RECORDED DATA: Begin

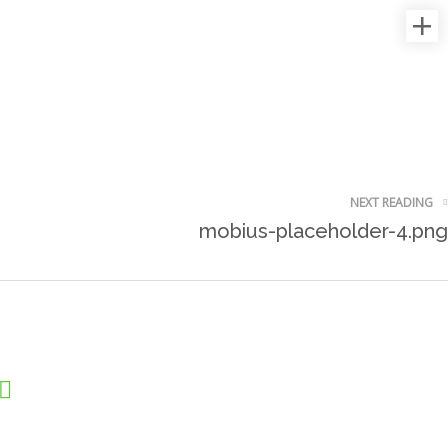
NEXT READING
mobius-placeholder-4.png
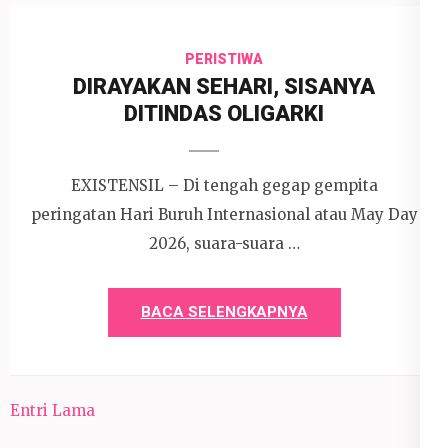
PERISTIWA
DIRAYAKAN SEHARI, SISANYA
DITINDAS OLIGARKI
EXISTENSIL – Di tengah gegap gempita
peringatan Hari Buruh Internasional atau May Day
2026, suara-suara …
BACA SELENGKAPNYA
Entri Lama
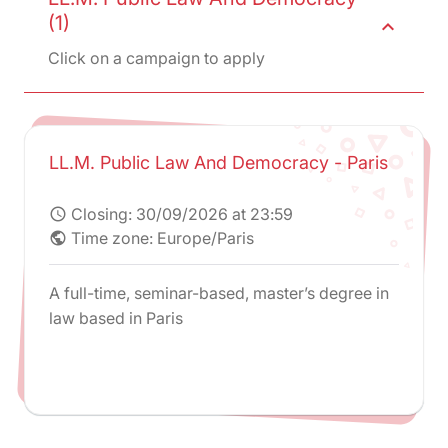
(1)
expand_less
Click on a campaign to apply
LL.M. Public Law And Democracy - Paris
Closing:
30/09/2026 at 23:59
schedule
Time zone: Europe/Paris
public
A full-time, seminar-based, master’s degree in
law based in Paris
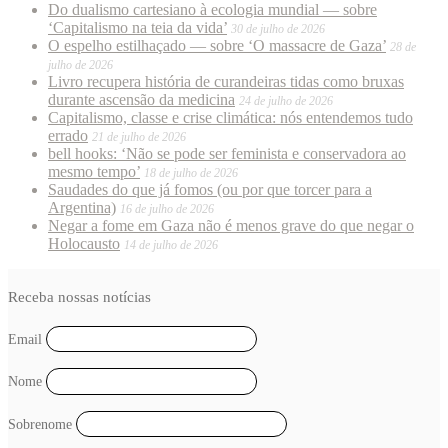
Do dualismo cartesiano à ecologia mundial — sobre
‘Capitalismo na teia da vida’
30 de julho de 2026
O espelho estilhaçado — sobre ‘O massacre de Gaza’
28 de
julho de 2026
Livro recupera história de curandeiras tidas como bruxas
durante ascensão da medicina
24 de julho de 2026
Capitalismo, classe e crise climática: nós entendemos tudo
errado
21 de julho de 2026
bell hooks: ‘Não se pode ser feminista e conservadora ao
mesmo tempo’
18 de julho de 2026
Saudades do que já fomos (ou por que torcer para a
Argentina)
16 de julho de 2026
Negar a fome em Gaza não é menos grave do que negar o
Holocausto
14 de julho de 2026
Receba nossas notícias
Email
Nome
Sobrenome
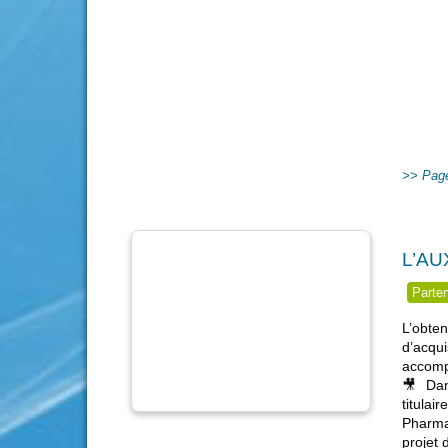
Page
L’AU
Parte
L’obte
d’acqu
accomp
🎥 Dan
titulai
Pharma
projet 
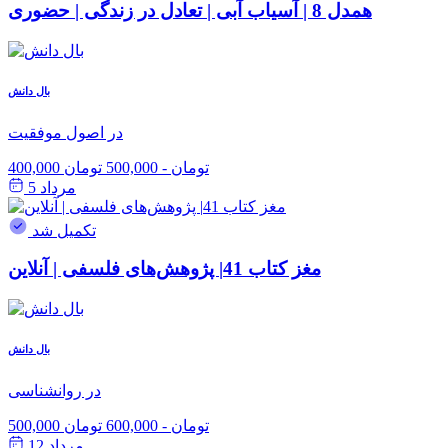
همدل 8 | آسیاب آبی | تعادل در زندگی | حضوری
بال دانش
در اصول موفقیت
400,000 تومان
-
500,000 تومان
مرداد 5
تکمیل شد
مغز کتاب 41| پژوهش‌های فلسفی | آنلاین
بال دانش
در روانشناسی
500,000 تومان
-
600,000 تومان
مرداد 12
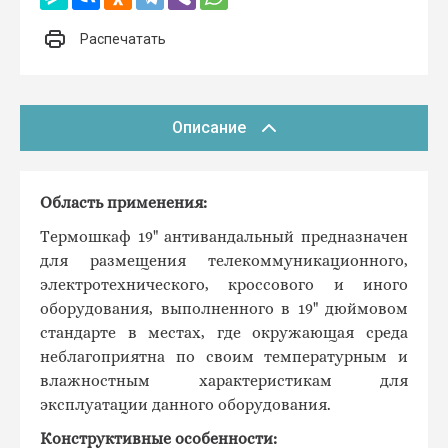
Распечатать
Описание
Область
применения
:
Термошкаф 19" антивандальный предназначен
для размещения телекоммуникационного,
электротехнического, кроссового и иного
оборудования, выполненного в 19" дюймовом
стандарте в местах, где окружающая среда
неблагоприятна по своим температурным и
влажностным характеристикам для
эксплуатации данного оборудования.
Конструктивные особенности:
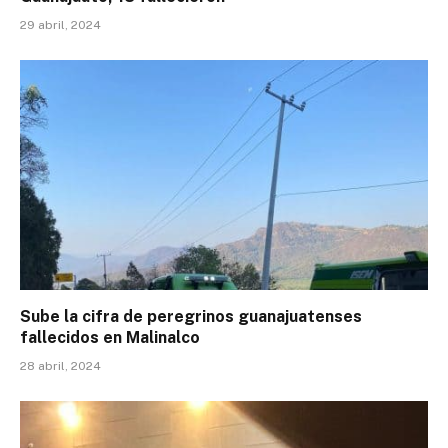
29 abril, 2024
Sube la cifra de peregrinos guanajuatenses
fallecidos en Malinalco
28 abril, 2024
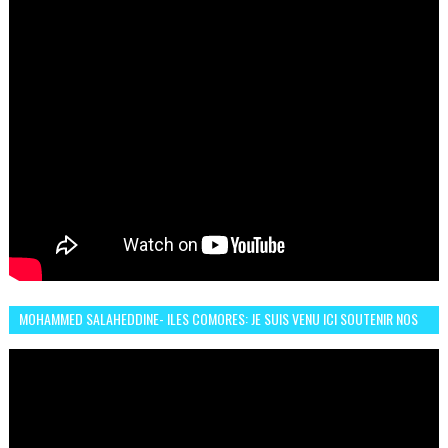
MOHAMMED SALAHEDDINE- ILES COMORES: JE SUIS VENU ICI SOUTENIR NOS
FEMMES AFRICAINES À RABAT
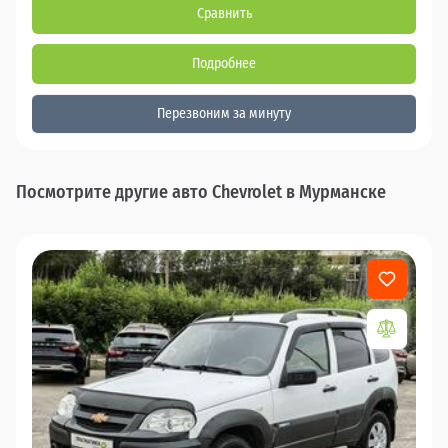
Сравнить
Подробнее
Перезвоним за минуту
Посмотрите другие авто Chevrolet в Мурманске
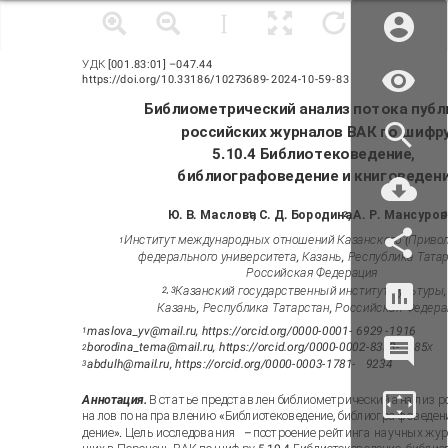
УДК [001.83:01]
–
047.44
https://doi.org/10.33186/1027
-
3689
-
2024
-
10
-
59
-
83
Библиометрический анализ потока публ
российских журналов ВАК по шифр
5.10.4 Библиотековедение,
библиографоведение и книговеден
Ю. В. Маслова
, С. Д. Бородина
, А. Р. Мансуро
1
2
Институт международных отношений Казанского (Приво
1
федерального университета, Казань, Республика Татар
Российская Федерация
Казанский государственный институт культуры,
2, 3
Казань, Республика Татарстан, Российская Федер
maslova_yv@mail.ru, https://orcid.org/0000-0001-
6929
-
1916
1
borodina_tema@mail.ru, https://orcid.org/0000-0002-8333-
385х
2
abdulh@mail.ru, https://orcid.org/0000-0003-1781-
9234
3
Аннотация.
В статье представлен библиометрический анализ р
налов по направлению «Библиотековедение, библиографоведени
дение». Цель исследования
–
построение рейтинга научных жур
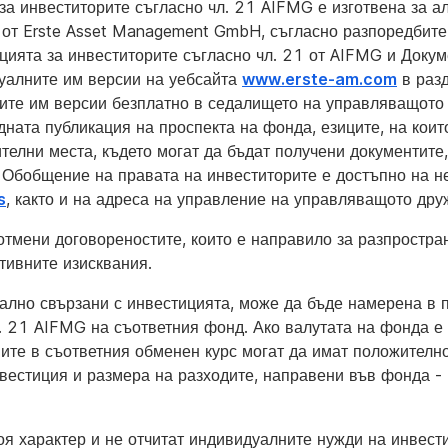
а инвеститорите съгласно чл. 21 AIFMG е изготвена за а
от Erste Asset Management GmbH, съгласно разпоредбите
ията за инвеститорите съгласно чл. 21 от AIFMG и Докум
туалните им версии на уебсайта
www.erste-am.com
в раз
ните им версии безплатно в седалището на управляващото
дната публикация на проспекта на фонда, езиците, на коит
елни места, където могат да бъдат получени документите,
. Обобщение на правата на инвеститорите е достъпно на не
s
, както и на адреса на управление на управляващото дру
тмени договореностите, които е направило за разпростра
тивните изисквания.
ално свързани с инвестицията, може да бъде намерена в 
 21 AIFMG на съответния фонд. Ако валутата на фонда е 
ите в съответния обменен курс могат да имат положителн
нвестиция и размера на разходите, направени във фонда -
я характер и не отчитат индивидуалните нужди на инвест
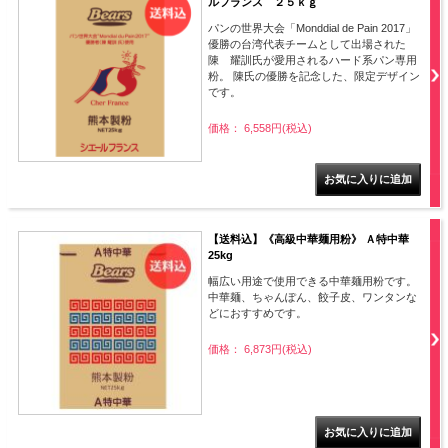
ルフランス ２５ｋｇ
パンの世界大会「Monddial de Pain 2017」
優勝の台湾代表チームとして出場された
陳 耀訓氏が愛用されるハード系パン専用
粉。 陳氏の優勝を記念した、限定デザイン
です。
価格： 6,558円(税込)
【送料込】《高級中華麺用粉》 Ａ特中華
25kg
幅広い用途で使用できる中華麺用粉です。
中華麺、ちゃんぽん、餃子皮、ワンタンな
どにおすすめです。
価格： 6,873円(税込)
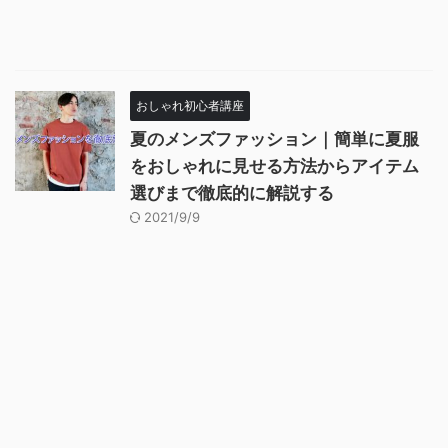
おしゃれ初心者講座
夏のメンズファッション｜簡単に夏服
をおしゃれに見せる方法からアイテム
選びまで徹底的に解説する
2021/9/9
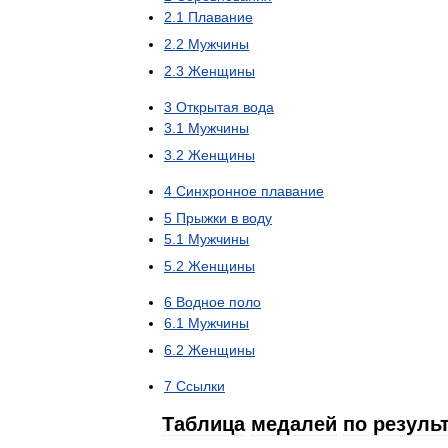
2
.
1
Плавание
2
.
2
Мужчины
2
.
3
Женщины
3
Открытая
вода
3
.
1
Мужчины
3
.
2
Женщины
4
Синхронное
плавание
5
Прыжки
в
воду
5
.
1
Мужчины
5
.
2
Женщины
6
Водное
поло
6
.
1
Мужчины
6
.
2
Женщины
7
Ссылки
Таблица
медалей
по
резуль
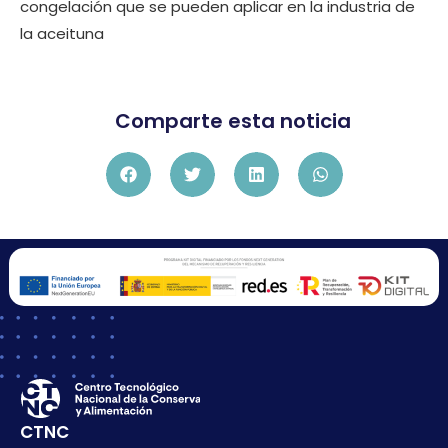
congelación que se pueden aplicar en la industria de
la aceituna
Comparte esta noticia
CTNC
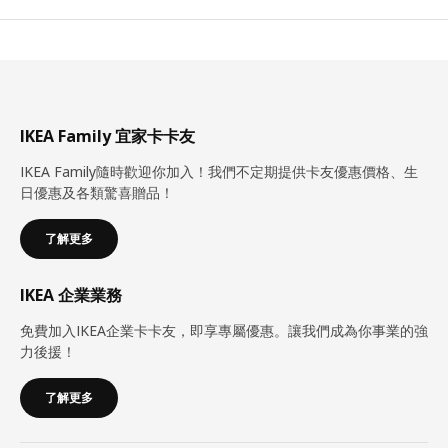
IKEA Family 宜家卡卡友
IKEA Family隨時歡迎你加入！我們不定期提供卡友優惠價格、生
日優惠及各類驚喜贈品！
了解更多
IKEA 企業業務
免費加入IKEA企業卡卡友，即享專屬優惠。讓我們成為你事業的強
力後援！
了解更多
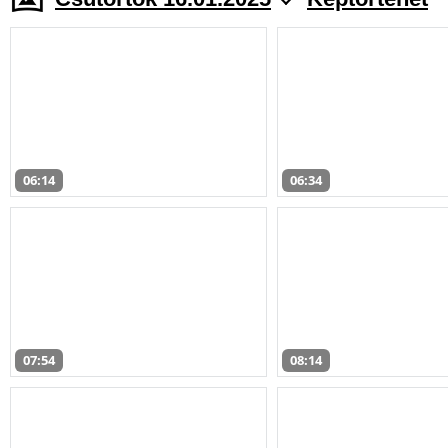
06:14
06:34
07:54
08:14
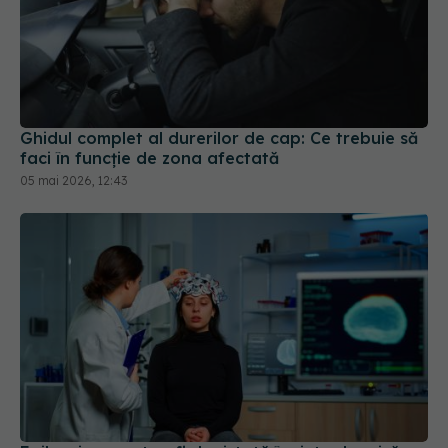
Ghidul complet al durerilor de cap: Ce trebuie să
faci în funcție de zona afectată
05 mai 2026, 12:43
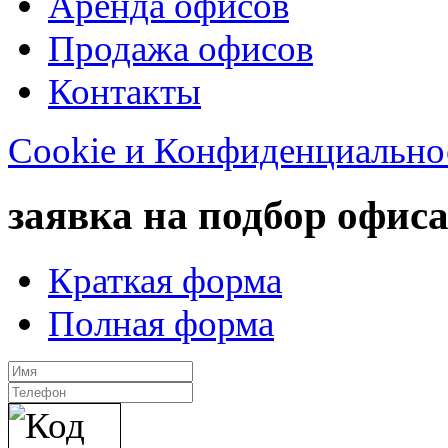
Аренда офисов
Продажа офисов
Контакты
Cookie и Конфиденциально
заявка на подбор офис
Краткая форма
Полная форма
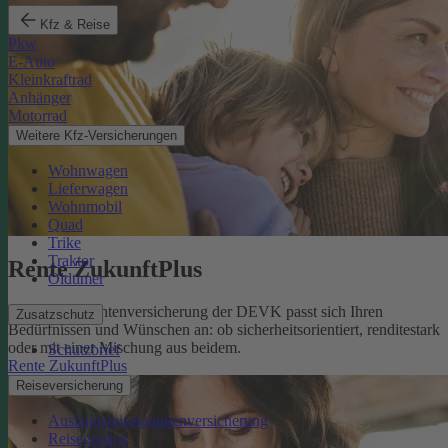
Kfz & Reise
Pkw
E-Auto
Kleinkraftrad
Anhänger
Motorrad
Weitere Kfz-Versicherungen
Wohnwagen
Lieferwagen
Wohnmobil
Quad
Trike
Traktor
Rente ZukunftPlus
Oldtimer
Die private Rentenversicherung der DEVK passt sich Ihren
Zusatzschutz
Bedürfnissen und Wünschen an: ob sicherheitsorientiert, renditestark
oder mit einer Mischung aus beidem.
Schutzbrief
Rente ZukunftPlus
Reiseversicherung
Auslandsreisekrankenversicherung
Reisegepäck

RECORDED DATA: End

Show each line of the records that contains the string "версии". Letter case counts, so a line matches only if it holds this exact form.

туалните им версии на уебсайта
ните им версии безплатно в седалището на управляващото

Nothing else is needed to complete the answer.